DATA FOR THIS EXERCISE ▸
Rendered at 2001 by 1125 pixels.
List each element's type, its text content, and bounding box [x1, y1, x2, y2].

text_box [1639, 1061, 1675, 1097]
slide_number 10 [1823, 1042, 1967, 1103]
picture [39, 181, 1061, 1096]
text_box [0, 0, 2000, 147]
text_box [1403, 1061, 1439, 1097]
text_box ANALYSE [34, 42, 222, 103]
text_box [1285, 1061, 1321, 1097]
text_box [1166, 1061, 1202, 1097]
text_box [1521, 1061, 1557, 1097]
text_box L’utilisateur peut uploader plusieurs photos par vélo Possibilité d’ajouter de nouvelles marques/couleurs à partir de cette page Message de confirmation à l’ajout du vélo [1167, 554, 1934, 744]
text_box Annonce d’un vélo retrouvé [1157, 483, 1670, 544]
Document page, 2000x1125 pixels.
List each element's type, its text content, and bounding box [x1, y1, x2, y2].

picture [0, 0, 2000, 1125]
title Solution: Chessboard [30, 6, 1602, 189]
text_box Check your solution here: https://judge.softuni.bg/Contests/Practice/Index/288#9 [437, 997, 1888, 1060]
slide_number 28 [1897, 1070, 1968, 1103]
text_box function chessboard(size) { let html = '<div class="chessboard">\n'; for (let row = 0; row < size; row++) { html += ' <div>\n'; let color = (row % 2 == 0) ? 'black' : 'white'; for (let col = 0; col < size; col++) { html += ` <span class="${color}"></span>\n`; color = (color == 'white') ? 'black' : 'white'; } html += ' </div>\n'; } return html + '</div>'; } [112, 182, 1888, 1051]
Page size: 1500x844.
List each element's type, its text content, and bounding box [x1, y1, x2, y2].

WORK TASK ▸ Search the data for "pixels" and list every line in which it occurs.

EXERCISE RESULT ▸
Rendered at 2001 by 1125 pixels.
Document page, 2000x1125 pixels.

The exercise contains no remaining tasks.